Сейчас пора упомянуть и тот орган, который свисает с конца моего железного позвоночника и осуществляет безрадостную связь с Мэрилин. Увы, Мэрилин никогда не удавалось высвободить меня из оков. И хотя мы, как партнеры из брошюр о браке, старательно прислушиваемся к охам, вздохам и стонам друг друга, хотя я пашу, как герой, а Мэрилин вся в мыле, как героиня, надо признаться, что к нам так и не пришло обещанное в книгах блаженство. Тут нет моей вины. Я выполняю свой долг. Но я не могу избавиться от подозрения, что в такие минуты моя жена не со мной. Когда мое семя должно излиться, ее мешочек «зевает» и отступает, и мой преданный представитель, схваченный у основания, тщетно вертит головкой внутри огромной пещеры в тот самый момент, когда он больше всего жаждет, чтобы его качали в мягких, тугих, бесконечно надежных объятиях. Тогда в моем сознании, которое никогда не отключается полностью, вспыхивает лишь одно слово — опорожнение — опорожнение: мое семя сливается, как моча, в канализацию, минуя яйцеклетки Мэрилин.

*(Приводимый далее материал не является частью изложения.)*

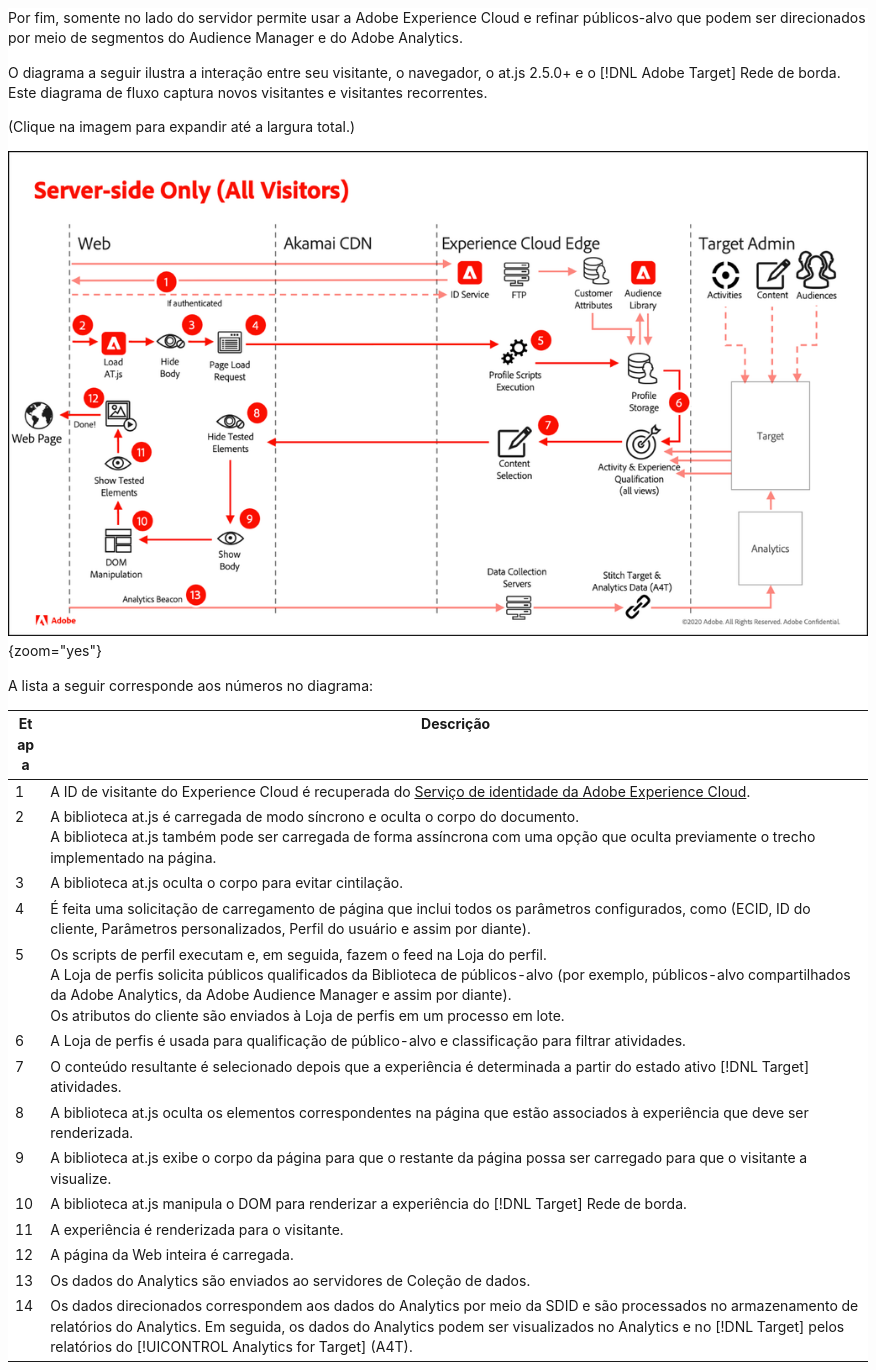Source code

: Por fim, somente no lado do servidor permite usar a Adobe Experience Cloud e refinar públicos-alvo que podem ser direcionados por meio de segmentos do Audience Manager e do Adobe Analytics.

O diagrama a seguir ilustra a interação entre seu visitante, o navegador, o at.js 2.5.0+ e o [!DNL Adobe Target] Rede de borda. Este diagrama de fluxo captura novos visitantes e visitantes recorrentes.

(Clique na imagem para expandir até a largura total.)

![Diagrama de fluxo somente do lado do servidor](/help/dev/implement/client-side/atjs/on-device-decisioning/assets/server-side-only.png "Diagrama de fluxo somente do lado do servidor"){zoom=&quot;yes&quot;}

A lista a seguir corresponde aos números no diagrama:

| Etapa | Descrição |
| --- | --- |
| 1 | A ID de visitante do Experience Cloud é recuperada do [Serviço de identidade da Adobe Experience Cloud](https://experienceleague.adobe.com/docs/id-service/using/home.html?). |
| 2 | A biblioteca at.js é carregada de modo síncrono e oculta o corpo do documento.<br />   A biblioteca at.js também pode ser carregada de forma assíncrona com uma opção que oculta previamente o trecho implementado na página. |
| 3 | A biblioteca at.js oculta o corpo para evitar cintilação. |
| 4 | É feita uma solicitação de carregamento de página que inclui todos os parâmetros configurados, como (ECID, ID do cliente, Parâmetros personalizados, Perfil do usuário e assim por diante). |
| 5 | Os scripts de perfil executam e, em seguida, fazem o feed na Loja do perfil.<br />A Loja de perfis solicita públicos qualificados da Biblioteca de públicos-alvo (por exemplo, públicos-alvo compartilhados da Adobe Analytics, da Adobe Audience Manager e assim por diante).<br />Os atributos do cliente são enviados à Loja de perfis em um processo em lote. |
| 6 | A Loja de perfis é usada para qualificação de público-alvo e classificação para filtrar atividades. |
| 7 | O conteúdo resultante é selecionado depois que a experiência é determinada a partir do estado ativo [!DNL Target] atividades. |
| 8 | A biblioteca at.js oculta os elementos correspondentes na página que estão associados à experiência que deve ser renderizada. |
| 9 | A biblioteca at.js exibe o corpo da página para que o restante da página possa ser carregado para que o visitante a visualize. |
| 10 | A biblioteca at.js manipula o DOM para renderizar a experiência do [!DNL Target] Rede de borda. |
| 11 | A experiência é renderizada para o visitante. |
| 12 | A página da Web inteira é carregada. |
| 13 | Os dados do Analytics são enviados ao servidores de Coleção de dados. |
| 14 | Os dados direcionados correspondem aos dados do Analytics por meio da SDID e são processados no armazenamento de relatórios do Analytics. Em seguida, os dados do Analytics podem ser visualizados no Analytics e no [!DNL Target] pelos relatórios do [!UICONTROL Analytics for Target] (A4T). |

Мэрилин (настрою-ка я себя еще немного против Мэрилин, хотя это и плохо для меня) придерживается теории любви с фиксированным количеством: если я трачу любовь на другие объекты, значит, эта любовь непременно украдена у нее. Таким образом, по мере того как я все больше погружаюсь во вьетнамский проект, она все больше ревнует меня к нему. Ей бы хотелось, чтобы у меня была скучная работа: тогда бы я находил утешение в Мэрилин. Она чувствует себя пустой и хочет быть наполненной, однако пустота ее такова, что каждую попытку войти в нее Мэрилин воспринимает как вторжение и посягательство на ее свободу. Отсюда ее отчаянный взгляд. (У меня интуитивное понимание женщин, хотя я не питаю к ним симпатию. Моя жизнь с Мэрилин стала непрерывной битвой за сохранение душевного равновесия, битвой с ее истерическими нападками и давлением моего собственного враждебного тела. Для того чтобы заниматься творчеством, мне, нужно душевное равновесие. Я нуждаюсь в покое, любви, питании и солнечном свете. Эти драгоценные утра, когда мое тело расслабляется, а дух воспаряет, не должны быть омрачены нытьем и воплями Мэрилин и ее ребенка. Стех пор как я отстоял свою неприкосновенность, этот бедный Мартин сделался козлом отпущения, и мать поносит его за то, что он ее будит, хочет позавтракать, за то, что его нужно одеть, — пока течение моих мыслей, которые далеко отсюда, не прерывается вспышкой ярости: красный апоплексический туман застилает мой взор, и я начинаю орать, призывая к тишине. Тогда все кончено: веревки начинают обвивать мое тело, примитивное, мускулистое лицо внутри моего лица перекрывает все пути к внешнему миру, и мне пора собирать сумку и продвигаться через собачьи испражнения на тротуаре к еще одному железному дню.